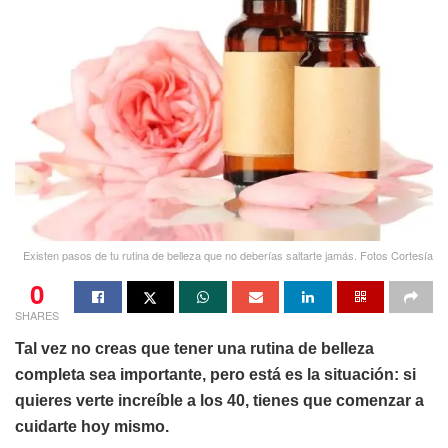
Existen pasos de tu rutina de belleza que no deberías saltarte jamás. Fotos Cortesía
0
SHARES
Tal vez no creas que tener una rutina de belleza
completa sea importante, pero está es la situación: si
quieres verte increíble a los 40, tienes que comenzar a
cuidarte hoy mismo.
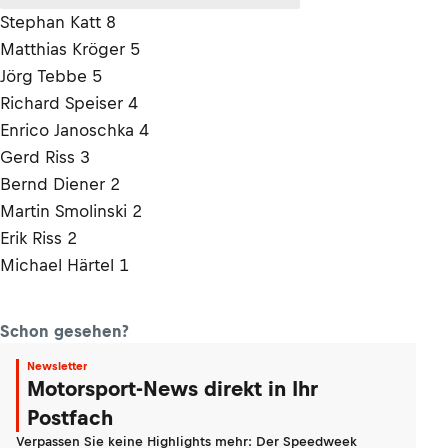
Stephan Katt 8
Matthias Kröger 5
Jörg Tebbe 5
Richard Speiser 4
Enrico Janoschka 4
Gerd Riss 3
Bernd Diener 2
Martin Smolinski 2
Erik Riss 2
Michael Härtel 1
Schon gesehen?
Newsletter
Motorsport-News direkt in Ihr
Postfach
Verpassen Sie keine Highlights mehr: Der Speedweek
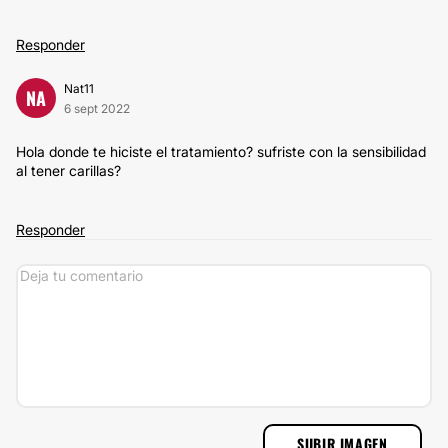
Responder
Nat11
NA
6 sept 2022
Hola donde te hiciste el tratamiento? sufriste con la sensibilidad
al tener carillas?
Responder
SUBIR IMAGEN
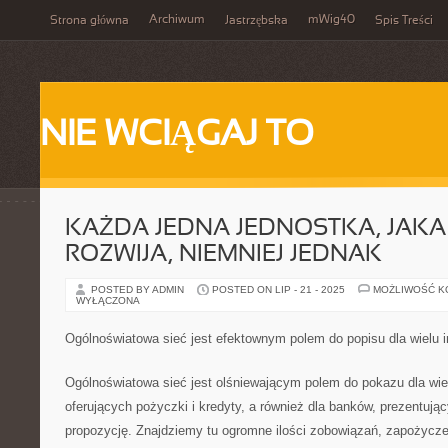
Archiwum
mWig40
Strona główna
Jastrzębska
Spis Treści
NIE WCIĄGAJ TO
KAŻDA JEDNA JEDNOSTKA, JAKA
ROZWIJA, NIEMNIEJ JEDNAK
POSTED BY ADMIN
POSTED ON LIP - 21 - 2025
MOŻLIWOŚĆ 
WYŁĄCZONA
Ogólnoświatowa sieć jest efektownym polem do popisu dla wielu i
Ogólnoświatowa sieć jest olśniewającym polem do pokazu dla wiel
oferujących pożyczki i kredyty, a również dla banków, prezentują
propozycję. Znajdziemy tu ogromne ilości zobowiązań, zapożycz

--

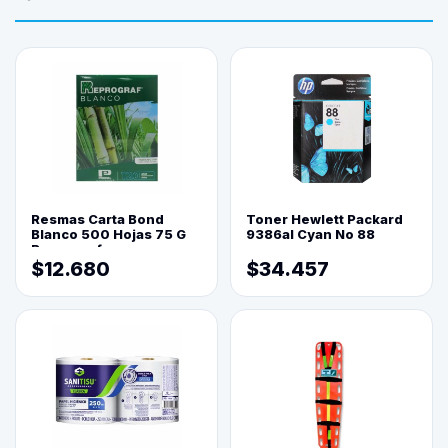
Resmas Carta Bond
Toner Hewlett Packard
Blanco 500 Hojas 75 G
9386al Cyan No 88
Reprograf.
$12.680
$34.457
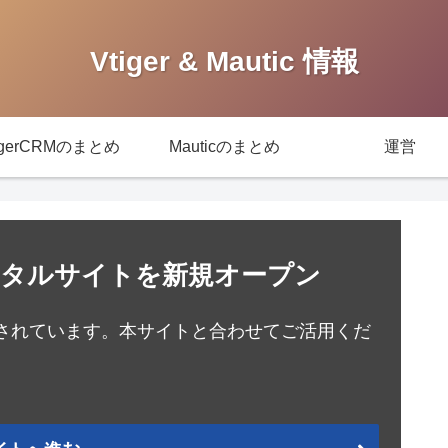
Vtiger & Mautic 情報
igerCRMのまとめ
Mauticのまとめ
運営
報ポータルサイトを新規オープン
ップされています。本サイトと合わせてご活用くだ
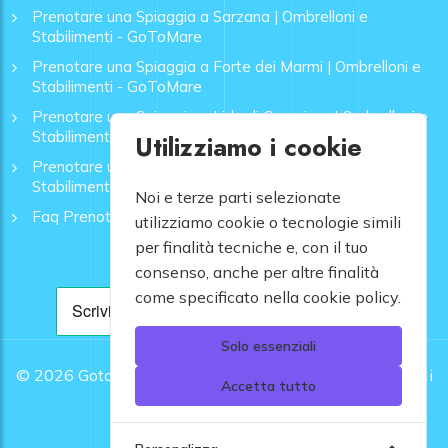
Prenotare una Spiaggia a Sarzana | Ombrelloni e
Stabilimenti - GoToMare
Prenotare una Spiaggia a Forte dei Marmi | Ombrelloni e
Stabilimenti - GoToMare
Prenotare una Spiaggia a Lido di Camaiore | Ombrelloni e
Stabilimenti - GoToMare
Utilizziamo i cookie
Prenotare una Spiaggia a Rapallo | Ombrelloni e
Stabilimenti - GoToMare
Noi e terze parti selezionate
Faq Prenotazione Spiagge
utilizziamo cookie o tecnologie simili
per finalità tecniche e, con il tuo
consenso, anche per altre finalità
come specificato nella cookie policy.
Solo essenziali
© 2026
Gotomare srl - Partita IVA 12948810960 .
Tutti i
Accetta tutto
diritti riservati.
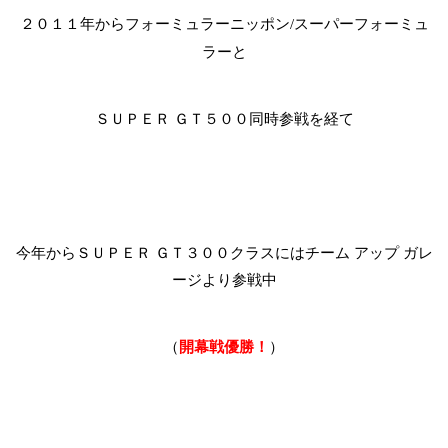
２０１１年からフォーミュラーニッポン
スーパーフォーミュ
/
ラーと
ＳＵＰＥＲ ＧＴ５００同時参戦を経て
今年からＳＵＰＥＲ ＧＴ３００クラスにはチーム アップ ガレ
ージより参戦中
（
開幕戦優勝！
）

* [Written task]: Copy back the listing above exactly, but only from the line with "ROZWIJA, NIEMNIEJ JEDNAK" through the line with "propozycję. Znajdziemy tu", both ends included.

* [Reply]:
ROZWIJA, NIEMNIEJ JEDNAK
POSTED BY ADMIN
POSTED ON LIP - 21 - 2025
MOŻLIWOŚĆ 
WYŁĄCZONA
Ogólnoświatowa sieć jest efektownym polem do popisu dla wielu i
Ogólnoświatowa sieć jest olśniewającym polem do pokazu dla wiel
oferujących pożyczki i kredyty, a również dla banków, prezentują
propozycję. Znajdziemy tu ogromne ilości zobowiązań, zapożycz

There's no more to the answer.